▸ GOALS:
a - Answer each question from the piano tuning forum thread.
(i) What location is listed in the poster's profile details?
(ii) Which temperament octave does the final writer tune first?
(iii) What reduced "window" of tests does the final writer use to get equal-beating 12ths and 15ths?
b - Carry on the piano tuning forum thread from its last sentence.

▸ DOCUMENT SEGMENT:

[START]

Registered: 08/09/08
Posts: 1195
Loc: Jakobstad, Finland
Originally Posted By: DoelKees
Originally Posted By: Mark Cerisano, RPT

I use the tests of M3 < M10 < M17 < M6 and m6 below = M17 to create a cohesive and consistent stretch for the mid section and high treble. It uses octaves between a 4:2 and a 6:3 which give clean octaves.

Would you mind spelling out what these intervals are for say an example of F3F4F5F6. For example I think M3 is probably C#3F3, M10 C#3F4, M17 C#3F5. But I can't figure out which interval you mean by M6 and m6 below.

A second question: If you talk about 4:2+ do you mean equal beating 4:2 and 6:3 are more generally something in-between 4:2 and 6:3?

Thanks,
Kees



Kees,

Mark is using C#4/F4 (M3) < C#4/F5 (M10) < C#4/F6 (M17) < C#4/A#4 (M6), and then F3/C#4 (m6) = C#4/F6 (M17).

I use a similar "window" of RBI tests, although somewhat reduced, which allows me to get equal-beating 12ths and 15ths (ie "mindless octaves"):

M3 < M17 < M6

I start using that test as soon as I have two full octaves tuned. I use a F3-F4 temperament, so I go by fourths and fifths up to C5, and down to C3, respectively. From then on i go by the "window" method.

[END]

▸ EXTRACTED ENTRIES:
[START]

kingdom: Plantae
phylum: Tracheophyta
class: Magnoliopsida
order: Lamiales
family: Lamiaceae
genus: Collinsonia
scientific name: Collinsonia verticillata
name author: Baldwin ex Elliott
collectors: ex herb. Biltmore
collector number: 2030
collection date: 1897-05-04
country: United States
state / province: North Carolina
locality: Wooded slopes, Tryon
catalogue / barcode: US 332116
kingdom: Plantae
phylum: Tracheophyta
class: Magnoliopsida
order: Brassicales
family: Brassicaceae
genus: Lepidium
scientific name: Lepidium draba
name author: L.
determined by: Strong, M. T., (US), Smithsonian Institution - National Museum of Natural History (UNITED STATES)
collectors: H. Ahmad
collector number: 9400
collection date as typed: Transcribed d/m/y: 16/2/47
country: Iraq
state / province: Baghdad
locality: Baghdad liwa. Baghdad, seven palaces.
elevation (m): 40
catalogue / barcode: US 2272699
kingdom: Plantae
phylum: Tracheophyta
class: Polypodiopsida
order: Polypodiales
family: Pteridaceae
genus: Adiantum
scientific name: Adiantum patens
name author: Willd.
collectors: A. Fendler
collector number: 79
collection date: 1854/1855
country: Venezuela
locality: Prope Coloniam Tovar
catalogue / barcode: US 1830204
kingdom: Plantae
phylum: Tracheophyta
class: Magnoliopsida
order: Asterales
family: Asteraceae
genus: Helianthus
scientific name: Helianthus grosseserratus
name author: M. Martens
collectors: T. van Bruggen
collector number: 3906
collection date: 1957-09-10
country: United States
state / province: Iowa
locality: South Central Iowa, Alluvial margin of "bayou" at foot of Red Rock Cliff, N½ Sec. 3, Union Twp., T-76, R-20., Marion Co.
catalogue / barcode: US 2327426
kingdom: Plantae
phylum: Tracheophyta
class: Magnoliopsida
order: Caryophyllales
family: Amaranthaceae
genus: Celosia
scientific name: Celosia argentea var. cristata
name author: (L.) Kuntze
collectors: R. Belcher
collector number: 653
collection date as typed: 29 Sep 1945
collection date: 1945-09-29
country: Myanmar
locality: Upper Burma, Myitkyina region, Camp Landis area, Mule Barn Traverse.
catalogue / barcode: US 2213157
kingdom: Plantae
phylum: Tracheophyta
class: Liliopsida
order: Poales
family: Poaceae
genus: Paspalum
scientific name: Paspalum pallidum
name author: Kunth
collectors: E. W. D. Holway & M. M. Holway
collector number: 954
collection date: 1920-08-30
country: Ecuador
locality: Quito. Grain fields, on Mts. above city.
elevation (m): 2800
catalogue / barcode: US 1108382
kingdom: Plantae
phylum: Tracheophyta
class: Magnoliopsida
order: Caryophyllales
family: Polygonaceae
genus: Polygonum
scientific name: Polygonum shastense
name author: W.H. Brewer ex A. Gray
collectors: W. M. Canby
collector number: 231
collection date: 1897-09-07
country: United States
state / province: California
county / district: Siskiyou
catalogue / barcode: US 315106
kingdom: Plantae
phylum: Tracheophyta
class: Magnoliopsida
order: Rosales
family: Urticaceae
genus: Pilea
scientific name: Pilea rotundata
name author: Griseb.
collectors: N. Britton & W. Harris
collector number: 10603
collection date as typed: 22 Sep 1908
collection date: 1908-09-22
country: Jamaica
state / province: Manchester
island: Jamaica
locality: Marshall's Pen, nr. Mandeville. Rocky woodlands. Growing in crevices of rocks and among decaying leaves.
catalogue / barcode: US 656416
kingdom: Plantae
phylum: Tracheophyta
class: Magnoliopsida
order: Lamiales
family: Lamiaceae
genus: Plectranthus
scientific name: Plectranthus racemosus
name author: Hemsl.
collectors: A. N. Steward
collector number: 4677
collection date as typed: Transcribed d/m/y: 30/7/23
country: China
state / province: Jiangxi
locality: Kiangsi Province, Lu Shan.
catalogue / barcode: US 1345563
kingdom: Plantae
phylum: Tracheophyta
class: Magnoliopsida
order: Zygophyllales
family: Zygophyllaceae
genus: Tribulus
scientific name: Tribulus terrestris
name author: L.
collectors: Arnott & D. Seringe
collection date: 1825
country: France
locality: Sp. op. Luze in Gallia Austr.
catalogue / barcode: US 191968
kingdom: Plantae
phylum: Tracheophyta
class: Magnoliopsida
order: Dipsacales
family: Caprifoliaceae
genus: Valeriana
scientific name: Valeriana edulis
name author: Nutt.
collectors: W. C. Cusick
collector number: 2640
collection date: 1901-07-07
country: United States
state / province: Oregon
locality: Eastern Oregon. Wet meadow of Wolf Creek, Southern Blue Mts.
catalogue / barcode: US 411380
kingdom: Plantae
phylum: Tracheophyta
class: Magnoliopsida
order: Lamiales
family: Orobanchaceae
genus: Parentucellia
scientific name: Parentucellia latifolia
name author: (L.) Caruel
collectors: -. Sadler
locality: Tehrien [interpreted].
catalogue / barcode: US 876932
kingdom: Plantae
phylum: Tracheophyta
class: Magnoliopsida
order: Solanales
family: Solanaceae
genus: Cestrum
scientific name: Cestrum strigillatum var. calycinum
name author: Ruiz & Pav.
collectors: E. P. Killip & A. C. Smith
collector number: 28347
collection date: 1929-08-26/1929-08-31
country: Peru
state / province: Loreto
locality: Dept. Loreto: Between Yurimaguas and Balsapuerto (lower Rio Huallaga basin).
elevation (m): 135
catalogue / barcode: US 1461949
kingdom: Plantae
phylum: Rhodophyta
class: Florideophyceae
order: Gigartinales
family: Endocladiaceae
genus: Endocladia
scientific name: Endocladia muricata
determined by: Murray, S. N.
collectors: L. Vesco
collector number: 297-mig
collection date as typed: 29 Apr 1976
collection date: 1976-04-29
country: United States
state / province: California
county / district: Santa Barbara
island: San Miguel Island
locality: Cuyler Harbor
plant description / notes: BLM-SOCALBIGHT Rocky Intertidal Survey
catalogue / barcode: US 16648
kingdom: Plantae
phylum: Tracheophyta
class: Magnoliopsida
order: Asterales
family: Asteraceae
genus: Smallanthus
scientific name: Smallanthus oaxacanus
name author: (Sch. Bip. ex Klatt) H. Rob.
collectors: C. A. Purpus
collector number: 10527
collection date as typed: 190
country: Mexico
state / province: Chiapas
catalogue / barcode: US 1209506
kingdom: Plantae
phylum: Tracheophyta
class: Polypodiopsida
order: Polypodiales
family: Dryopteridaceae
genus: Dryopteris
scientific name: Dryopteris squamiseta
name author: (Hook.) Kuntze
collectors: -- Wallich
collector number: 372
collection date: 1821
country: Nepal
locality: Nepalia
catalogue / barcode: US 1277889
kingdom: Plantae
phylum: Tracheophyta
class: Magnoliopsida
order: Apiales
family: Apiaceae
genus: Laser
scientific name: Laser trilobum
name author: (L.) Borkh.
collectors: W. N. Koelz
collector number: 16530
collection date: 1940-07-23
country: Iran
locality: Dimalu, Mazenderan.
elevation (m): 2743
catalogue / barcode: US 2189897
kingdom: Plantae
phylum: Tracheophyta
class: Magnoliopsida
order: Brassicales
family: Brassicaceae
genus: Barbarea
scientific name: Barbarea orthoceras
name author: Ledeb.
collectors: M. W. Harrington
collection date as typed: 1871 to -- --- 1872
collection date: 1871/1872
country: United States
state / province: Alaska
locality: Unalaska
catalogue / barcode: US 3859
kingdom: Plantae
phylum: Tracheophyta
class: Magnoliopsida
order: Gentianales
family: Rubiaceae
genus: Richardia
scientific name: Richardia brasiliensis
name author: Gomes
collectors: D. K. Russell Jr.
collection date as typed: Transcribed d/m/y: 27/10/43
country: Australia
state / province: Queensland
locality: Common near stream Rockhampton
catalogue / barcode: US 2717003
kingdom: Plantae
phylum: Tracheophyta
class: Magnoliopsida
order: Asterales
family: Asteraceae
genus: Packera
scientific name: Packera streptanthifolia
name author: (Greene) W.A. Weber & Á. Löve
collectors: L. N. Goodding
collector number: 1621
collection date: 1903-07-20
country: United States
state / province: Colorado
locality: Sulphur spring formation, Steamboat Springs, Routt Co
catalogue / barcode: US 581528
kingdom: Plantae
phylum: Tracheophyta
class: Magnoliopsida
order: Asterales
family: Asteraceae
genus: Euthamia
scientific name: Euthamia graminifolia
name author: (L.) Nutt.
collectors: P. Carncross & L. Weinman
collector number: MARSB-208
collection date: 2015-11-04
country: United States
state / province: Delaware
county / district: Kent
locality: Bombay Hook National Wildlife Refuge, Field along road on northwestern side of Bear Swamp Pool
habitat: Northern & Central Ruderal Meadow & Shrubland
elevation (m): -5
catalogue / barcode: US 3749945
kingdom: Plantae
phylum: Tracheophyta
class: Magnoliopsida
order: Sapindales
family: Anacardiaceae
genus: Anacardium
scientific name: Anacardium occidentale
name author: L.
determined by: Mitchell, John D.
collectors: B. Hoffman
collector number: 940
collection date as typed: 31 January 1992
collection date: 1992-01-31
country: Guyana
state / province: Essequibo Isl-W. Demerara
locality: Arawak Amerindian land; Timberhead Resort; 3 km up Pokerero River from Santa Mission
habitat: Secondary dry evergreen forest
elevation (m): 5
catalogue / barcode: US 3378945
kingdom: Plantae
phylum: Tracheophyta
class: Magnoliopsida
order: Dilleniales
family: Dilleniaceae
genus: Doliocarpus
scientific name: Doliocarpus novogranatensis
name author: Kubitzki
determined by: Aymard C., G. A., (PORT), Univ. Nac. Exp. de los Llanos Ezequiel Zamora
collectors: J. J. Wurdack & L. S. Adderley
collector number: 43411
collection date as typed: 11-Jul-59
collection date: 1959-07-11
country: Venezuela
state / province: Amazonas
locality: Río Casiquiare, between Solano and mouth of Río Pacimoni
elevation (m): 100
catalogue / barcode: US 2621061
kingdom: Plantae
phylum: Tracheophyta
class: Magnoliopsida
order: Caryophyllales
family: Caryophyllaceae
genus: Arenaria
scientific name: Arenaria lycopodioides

[END]

▸ ANSWERS FOR THE EXERCISE:
a -
(i) Jakobstad, Finland
(ii) F3-F4
(iii) M3 < M17 < M6

b -
When Bill tunes his "mindless octaves", he uses SBI's (4:1 and 3:1, and higher in the treble 8:1 and 6:1). I had troubles separating the SBI's from false beats and such, so I started using RBI's. They give the same end result. I always finish by running the 12's and 15's chromatically up and down the piano, which catches possible mistakes and drifts.

I also do a "window" moving down through the bass. The latter I picked up from Ben Gac, RPT, who also uses and endorses the aforementioned "treble window" method.


Edited by pppat (01/11/13 07:01 PM)
_________________________
Patrick Wingren, RPT

Senior Lecturer (jazz piano, composition, music theory, conducting) @ Novia University of Applied Sciences, Jakobstad, Finland
- - - -
Dedicated to learning the craft of tuning. Getting better.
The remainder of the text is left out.